We find no merit to the remaining arguments Banks raises in his pro se brief. We need not determine whether Banks could have prevailed had he raised his claims under 42 U.S.C. § 1983, because he did not present a § 1983 claim to the district court. Farmers Ins. Co. v. Hubbard, 869 F.2d 565, 570 (10th Cir.1989) (issues not properly raised below will not be considered on appeal). Regarding Banks' complaint about paying defendants' costs, we affirm the district court's order for defendants to recover their costs from Banks. Costs are allowed "as of course to the prevailing party" under Rule 54(d) of the Federal Rules of Civil Procedure. And, finally, regarding Banks' attack on the partiality of the district court judge who granted summary judgment to defendants, we find no support for this charge in the record.

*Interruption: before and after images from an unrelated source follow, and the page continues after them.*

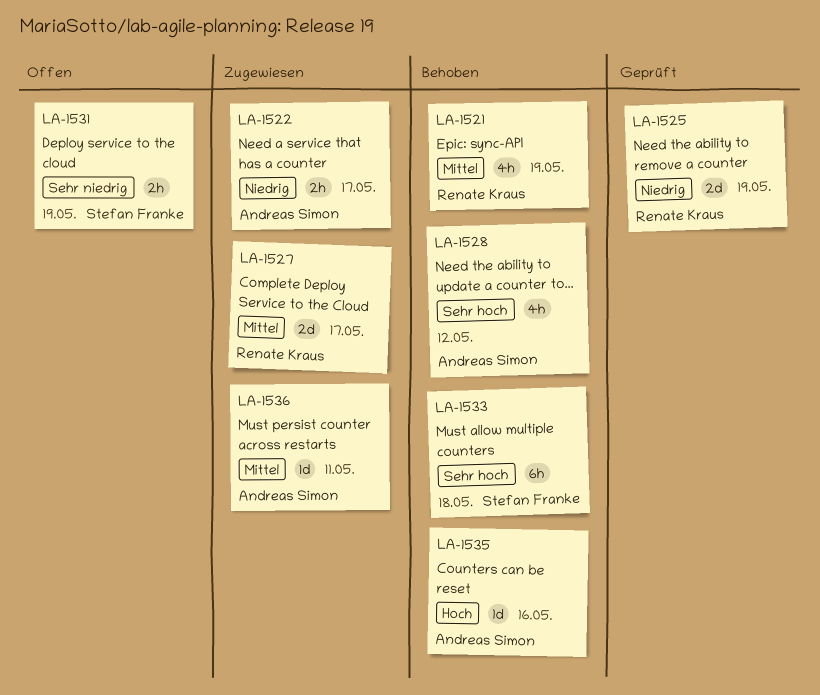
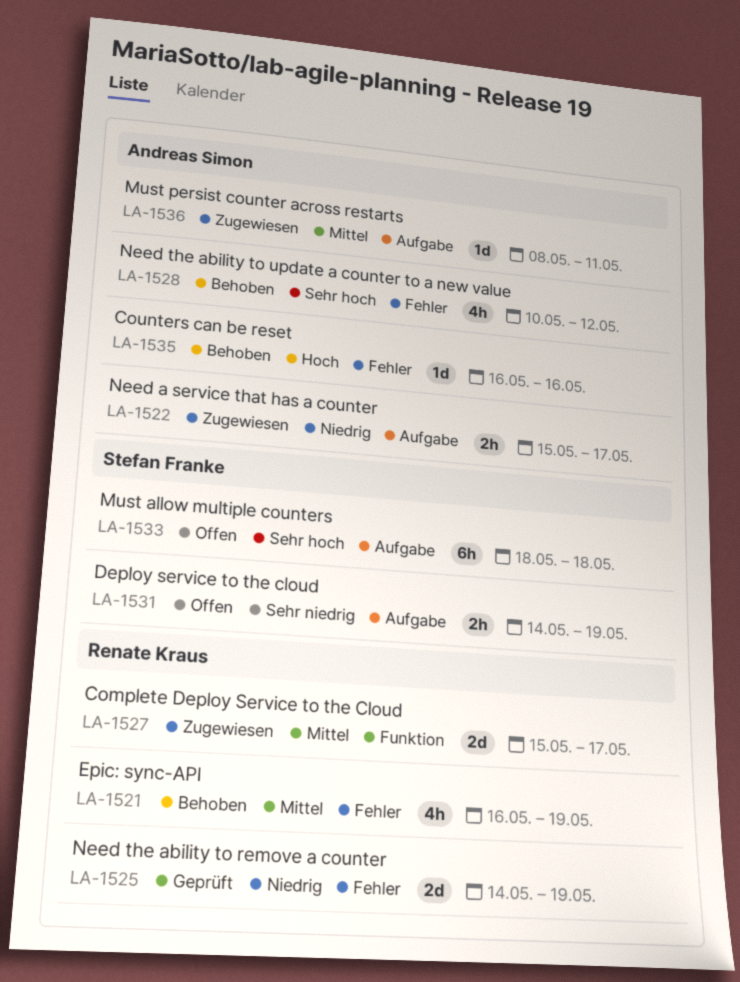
LA-1533, status: Behoben -> Offen

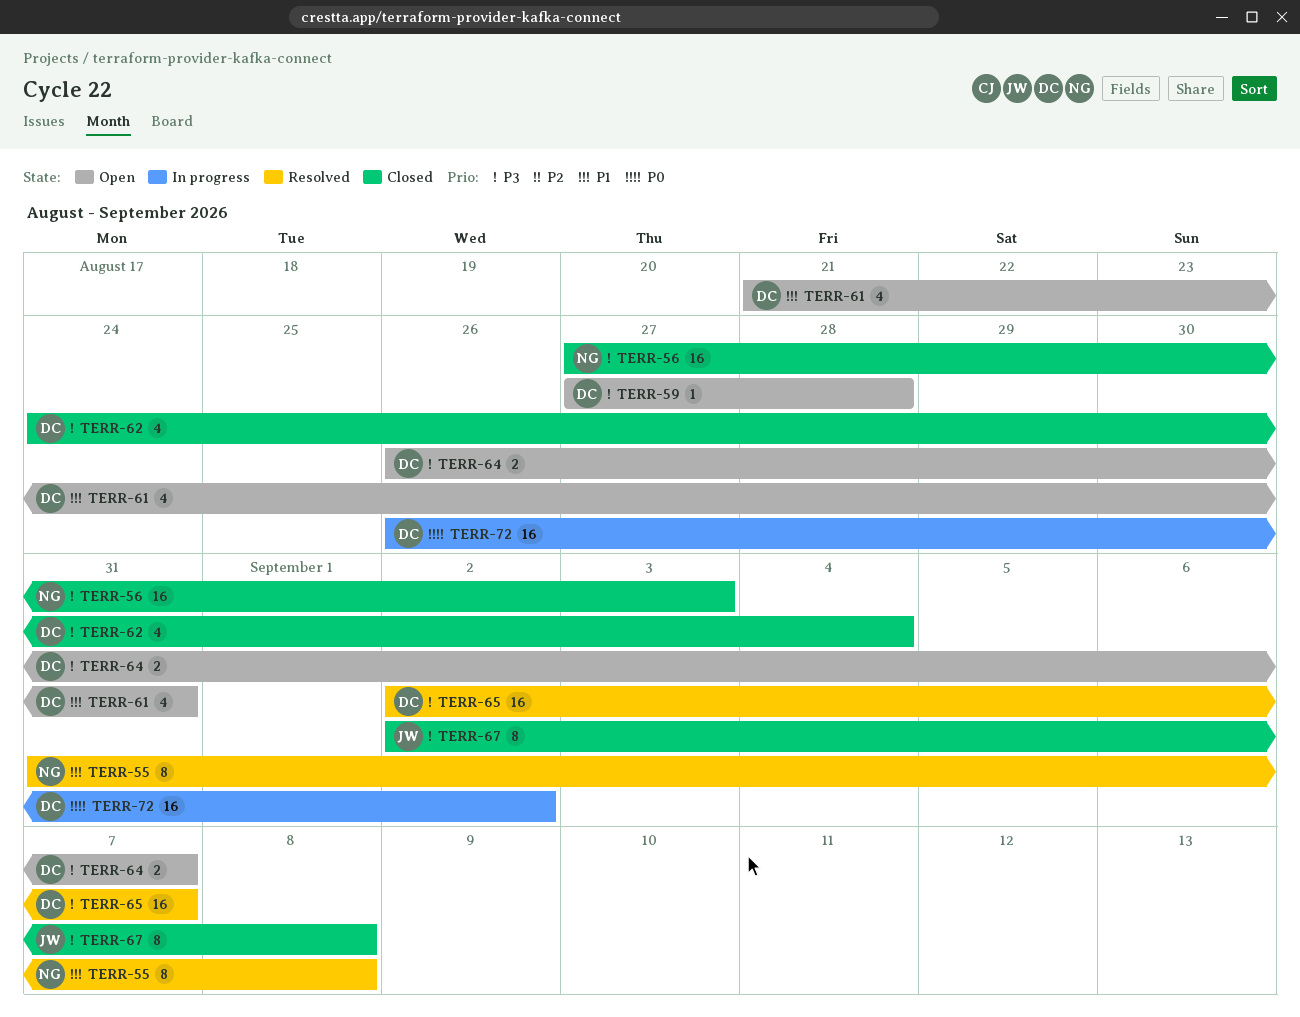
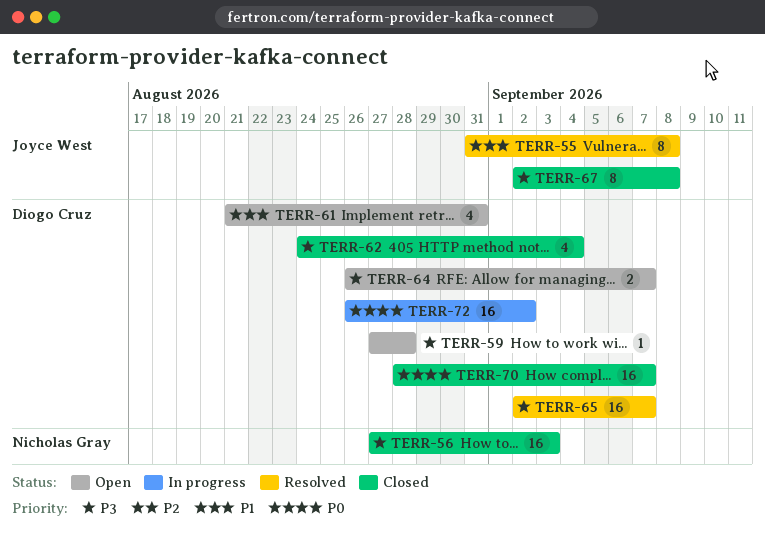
TERR-55, owner: Nicholas Gray -> Joyce West
TERR-70: none -> present

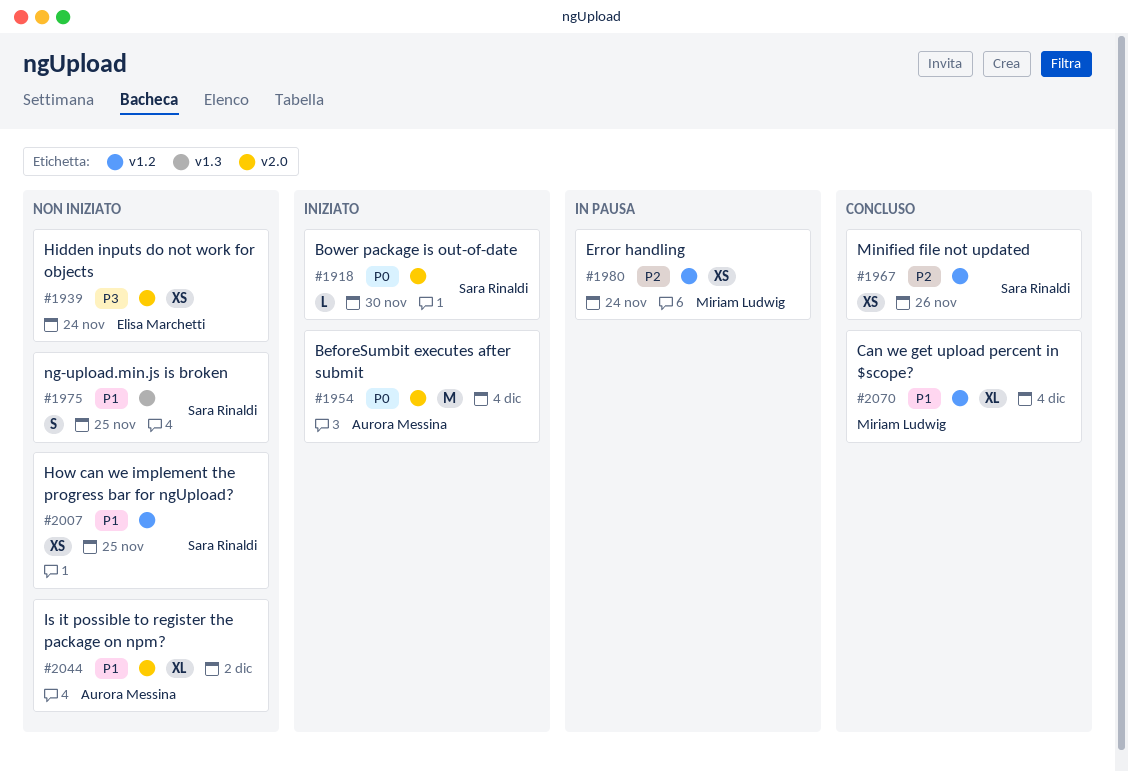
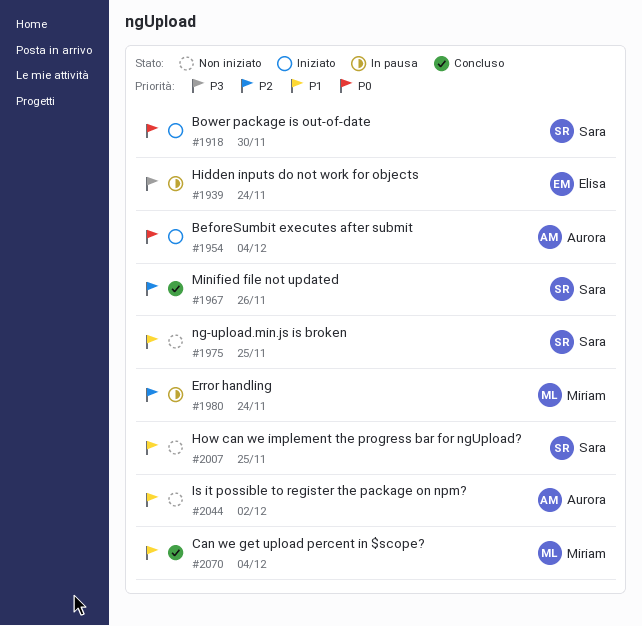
#1939, status: Non iniziato -> In pausa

The judgment of the United States District Court for the District of Kansas is AFFIRMED.
Honorable Lewis T. Babcock, District Judge, United States District Court for the District of Colorado, sitting by designation
After examining the briefs and appellate record, this panel has determined unanimously that oral argument would not materially assist the determination of this appeal. See Fed.R.App.P. 34(a); 10th Cir.R. 34.1.9. The case is therefore ordered submitted without oral argument
This order and judgment has no precedential value and shall not be cited, or used by any court within the Tenth Circuit, except for purposes of establishing the doctrines of the law of the case, res judicata, or collateral estoppel. 10th Cir.R. 36.3
By merely listing the terms "discipline, discharge, terms and conditions of employment and retaliation" in his brief immediately following his ineffective-assistance argument, Banks appears to raise this same argument as to each of his claims against the defendants. We will not, on the basis of ineffective assistance of counsel, relieve Banks from any adverse rulings of the district court
As his statement of this issue, Banks merely lists the following phrases:
PROMOTIONS-DISCHARGE DISPARATE TREATMENT
Appellant's Brief at 3. As his argument of this issue, Banks briefly discusses McDonald and refers to three sections of his brief in opposition to defendants' motion for summary judgment. These three sections relate only to (1) the circumstances surrounding his termination, (2) whether his supervisor ever made a derogatory remark about blacks, and (3) the hiring and promotion of a white employee. Thus, Banks' challenge seems limited to the district court's treatment of his promotion and discharge claims. Accordingly, we will not consider whether the district court correctly granted summary judgment to defendants on Banks' discipline and terms and conditions of employment claims. We realize that Banks has appealed pro se. Nevertheless, we will not consider matters omitted on appeal. Drake v. City of Fort Collins, 927 F.2d 1156, 1159 (10th Cir.1991) ("[d]espite the liberal construction afforded pro se pleadings, the court will not construct arguments or theories for the plaintiff in the absence of any discussion of those issues").